POLITICS
Opinion | A Tale of Two Speeches in Biden’s State
of the Union
The president was on the offensive when vowing to
confront Putin — and on the backfoot when touting his domestic agenda.
Opinion by
JEFF GREENFIELD
03/01/2022
11:48 PM EST
https://www.politico.com/news/magazine/2022/03/01/biden-state-of-the-union-00013088
Jeff
Greenfield is a five-time Emmy-winning network television analyst and author.
The Joe
Biden who began his first State of the Union speech Tuesday night was someone
we have not seen very much of: a passionate, strong-voiced speaker, seeking a
united, free world and hailing his administration’s response to Vladimir
Putin’s aggression.
“I spent
countless hours unifying our European allies,” the president noted. “We shared
with the world in advance what we knew Putin was planning and precisely how he
would try to falsely justify his aggression.”
And while
Biden’s adversaries will gleefully note his unintentional substitution of
“Iranian” for “Ukrainian” people, his most notable ad lib came after he
skewered Putin, saying, “We countered Russia’s lies with truth and now that he
has acted, the free world is holding him accountable.”
And as the
chamber cheered, Biden added: “He has no idea what’s coming.”
Given the
grim nature of the topic, it may seem odd to note that this was the “easy” part
of the speech.
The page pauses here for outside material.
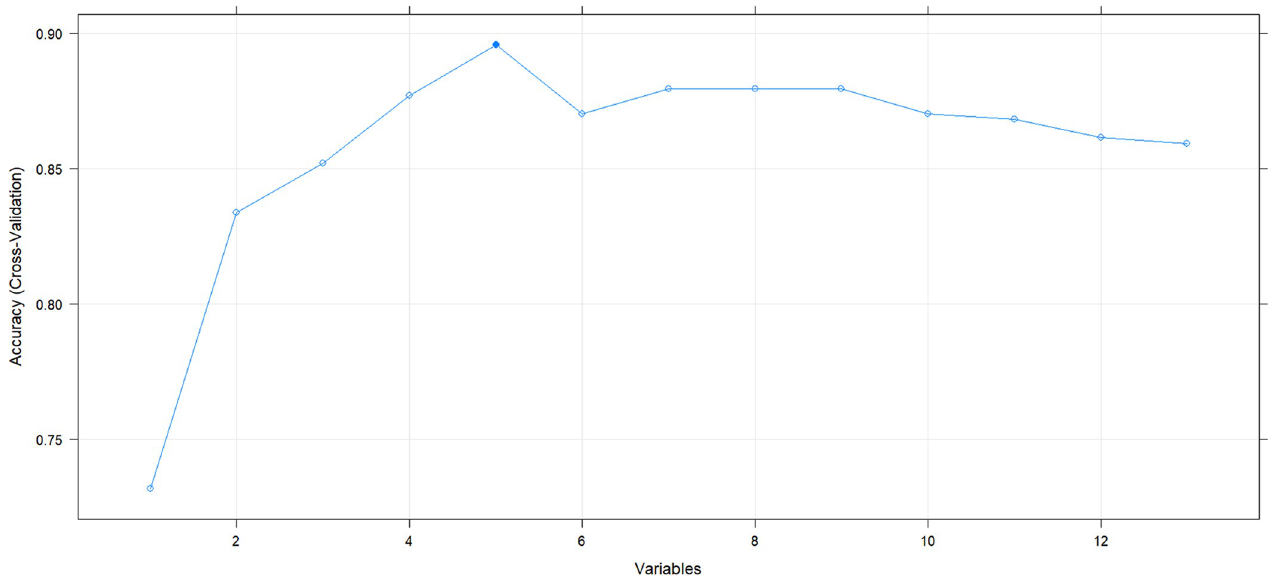
Fig 1. Optimal number of features in RF-models for extremely preterm infants with 23 to 26 WG.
Condemning an invasion that has had everyone from Tucker Carlson
to Bernie Sanders rallying behind Ukraine’s cause — with Carlson frantically
backpedaling like a center fielder who has misjudged a fly ball — is going to
trigger unanimity; especially when martial rhetoric is accompanied by decisive
acts that have put the whole democratic world in the same corner.
But when
the speech turned to matters at home, it was very much a mixed bag for Biden.
At times, his delivery was rapid, almost rushing. The inevitably undramatic
sections of a State of the Union speech — arguing for the passage of a grab bag
of legislative proposals unfamiliar to most of the audience, and whose
prospects range from slim to none — all but guarantee a sense of anticlimax,
compared to the ringing defense of a free nation and its people under attack.
His promise to combat inflation by buying American products and cracking down
on price-gouging is as unlikely to persuade disaffected citizens as
(semi-justifiably) blaming Covid-fueled supply chain problems.
And while
Biden was right to point to the success of the American Rescue Plan in easing
the worst economic effects of the pandemic, those words might as well have been
shouted down along with the other outburst in the Capitol, given the collective
amnesia that has gripped most Americans. (A new poll shows a thumping majority
believes that jobs have been lost over the last year, although the numbers show
jobs were added at a record pace.)
It was
possible to hear in some of Biden’s words arguments that might — might — offer
Democrats some footing for a midterm battle they’re currently losing. They
largely consist of defining the bad guys.
First, Big
Pharma.
The story
of Joshua Davis, a 13-year-old with Type 1 diabetes, was affecting. And calling
out companies who slapped a 300 percent markup on insulin has resonance. It is
one issue where Republicans are almost all on the “wrong” side of the debate.
Second, Big
Tech.
“As Frances
Haugen, who is here with us tonight, has shown, we must hold social media
platforms accountable for the national experiment they’re conducting on our
children for profit,” Biden said. “It’s time to strengthen privacy protections,
ban targeted advertising to children, demand tech companies stop collecting
personal data on our children.”
This is an
issue where conservative Republicans and progressive Democrats are on the same
side, if for different reasons. (Progressives distrust the tech giants’ size;
conservatives think they are pumping leftist dogma into the ether.)
Third,
criminals.
“The answer
[to crime] is not to defund the police,” Biden said. “The answer is to fund the
police with the resources and training they need to protect our communities.”
The Republican members of Congress were on their feet before Biden got to the
end of that sentence, and it’s a fair bet that a legion of Democratic political
consultants were cheering, too.
In the run
up to the speech, I wondered whether it would be a good idea for Biden to throw
out the rule book on State of the Union addresses and talk solely about the
threat to democracy — not just in Ukraine, but around the world and here at
home.
He was,
after all, speaking in the chamber where an insurrectionist mob tried to
overturn an election, a chamber whose ranks included two sitting members of Congress
who had recently spoken to a neo-Nazi racist hate group, and where a majority
of the opposition party seems determined to undermine the electoral process.
After listening to the two very different tones of the speech, I still think
that would have been the better, if riskier, course.